A baby is born and immediately is taken from the mother to go into surgery. You see, the baby was born with extra digits and the doctor decreed that it must be saved from a lifetime of stigma. Somewhere else in the hospital, a baby is born with ambiguous genitalia. It is also whisked away to be “fixed”. Cures are sought every day for those peculiarities that society has deemed diseased. Whether or not the afflicted suffer at all is not in question, whether those with the power can accept such “deformity” is. Society has come to pathologize aspects of the human condition that are deemed taboo or aesthetically unpleasing. Boundaries have been set and those that are unlucky enough to cross such boundaries are deemed in need of a cure by those with the power. Individuality is destroyed in the name of group conformity and membership. This is the nature of man.
These are tricky questions. I can recall all too well my mother screaming that she wished she had aborted me when I came out as transgender. I’m all too aware of parents that are disappointed when their child is revealed to be autistic. We search for cures to prevent deformity and we enact cures on the living. Psychopathy has been pathologized itself and differences sought between psychopaths and neurotypicals. Both a point of relief for the neurotypical and persecution by the neurotypical, these differences are used to explain the “sick” and distinguish them from the “healthy.”
Everyone wants something to blame, something to point at as a reason for difference. When these differences are misunderstood or deemed unacceptable, treatment sets in. As with infectious disease, should treatment fail, isolation becomes enacted. At all points, the disease model is used to explain psychopathy. However, it is by those in the majority that such a decision gets to be made. The minority does not get to apply the disease model for human interactions.

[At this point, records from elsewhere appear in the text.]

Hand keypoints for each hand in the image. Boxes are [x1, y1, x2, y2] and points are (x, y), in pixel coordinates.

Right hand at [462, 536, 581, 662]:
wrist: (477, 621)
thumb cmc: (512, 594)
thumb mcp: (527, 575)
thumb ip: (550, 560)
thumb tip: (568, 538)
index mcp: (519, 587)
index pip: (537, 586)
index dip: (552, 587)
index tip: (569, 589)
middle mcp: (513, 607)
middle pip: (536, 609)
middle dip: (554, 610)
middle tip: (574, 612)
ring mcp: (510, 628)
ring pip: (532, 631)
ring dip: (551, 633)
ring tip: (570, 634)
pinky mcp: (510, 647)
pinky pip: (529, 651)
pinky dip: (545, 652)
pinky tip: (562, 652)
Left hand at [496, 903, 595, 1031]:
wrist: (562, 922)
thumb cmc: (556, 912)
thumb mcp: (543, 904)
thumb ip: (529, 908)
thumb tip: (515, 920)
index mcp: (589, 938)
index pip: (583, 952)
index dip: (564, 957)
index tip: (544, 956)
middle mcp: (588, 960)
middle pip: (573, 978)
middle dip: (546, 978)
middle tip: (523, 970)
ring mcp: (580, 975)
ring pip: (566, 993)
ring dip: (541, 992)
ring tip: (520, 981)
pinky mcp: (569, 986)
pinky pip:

What the majority does not understand, they fear. What they fear, they pathologize. What is pathologized becomes a target for eradication.

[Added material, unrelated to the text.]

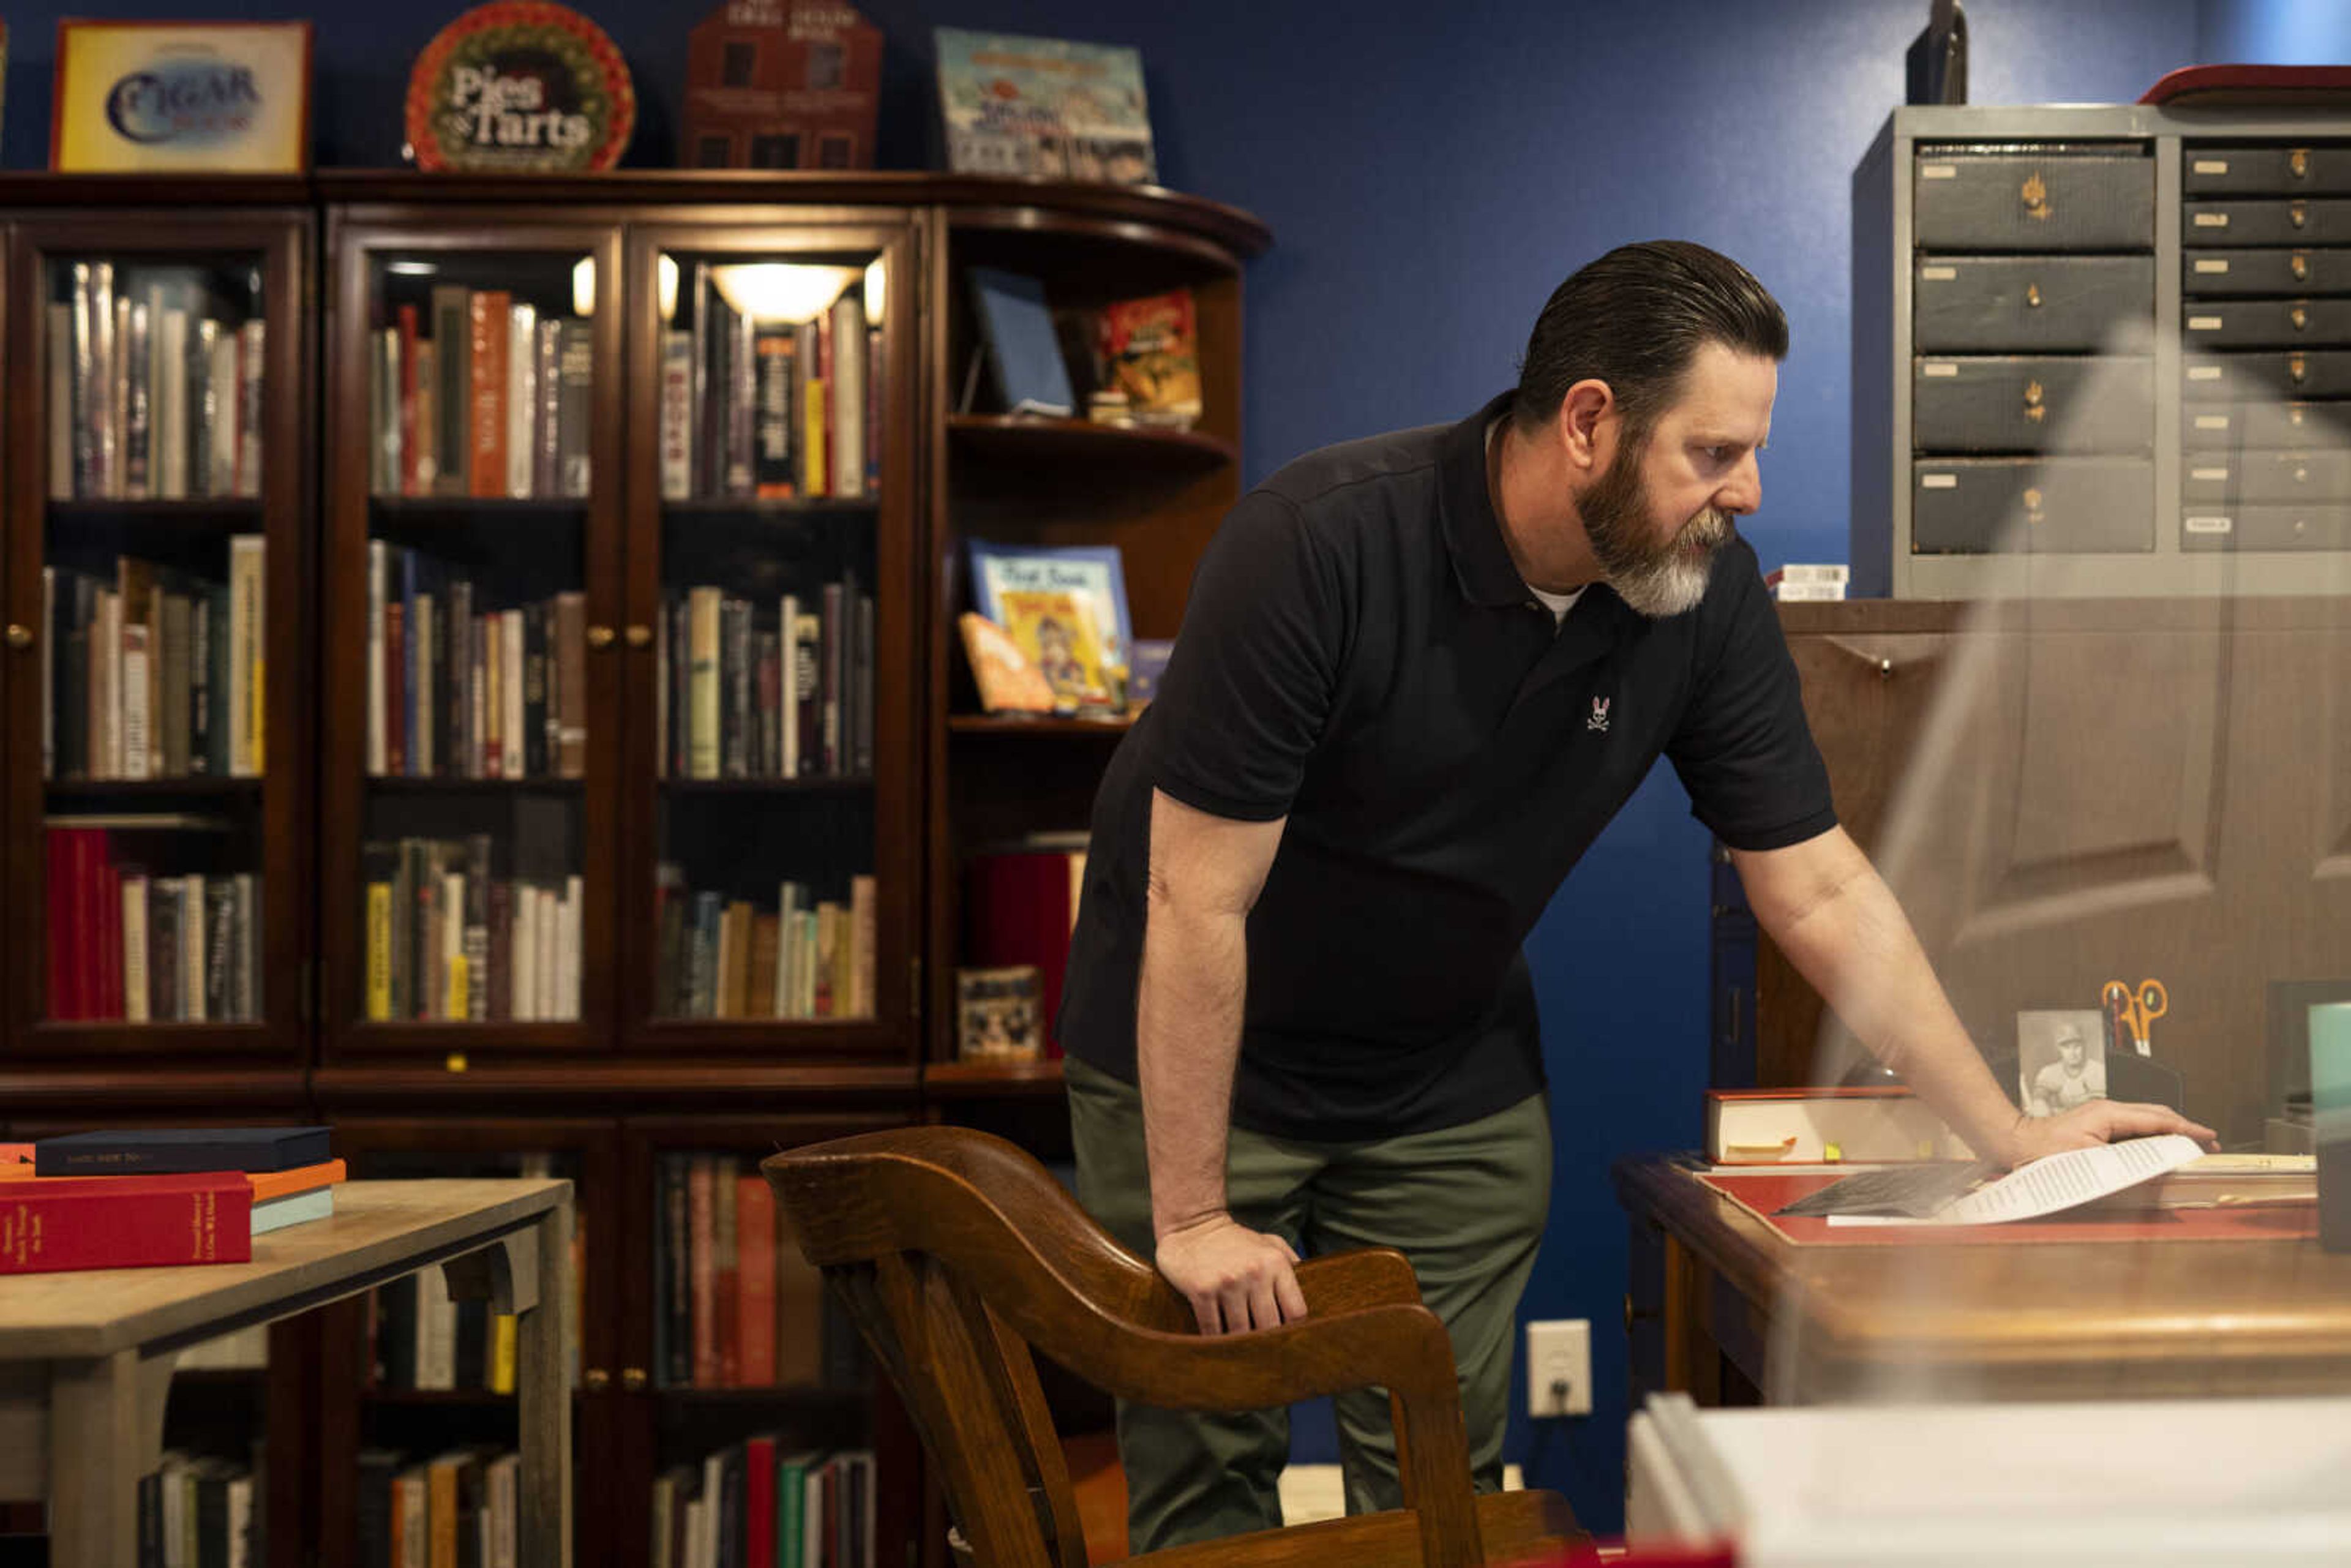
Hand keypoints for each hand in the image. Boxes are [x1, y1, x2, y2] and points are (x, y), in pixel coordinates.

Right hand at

Psychopaths make up less than 1% (by many estimates) of the adult human population. If many neurotypicals had their way, we would make up 0% of the population. Society wants to eradicate the parasite, regardless of whether any symbiotic relationship is present. I suspect that it is not out of the realm of possibility that one day psychopathy could be a target for elimination or isolation. We’ve already seen genetic profiling of the “warrior gene,” a gene linked to increased aggression. What if the psychopathic condition itself becomes identifiable earlier and with the precision of many diseases? If you can’t fix the damned, you prevent them from existing. This is the desire of many.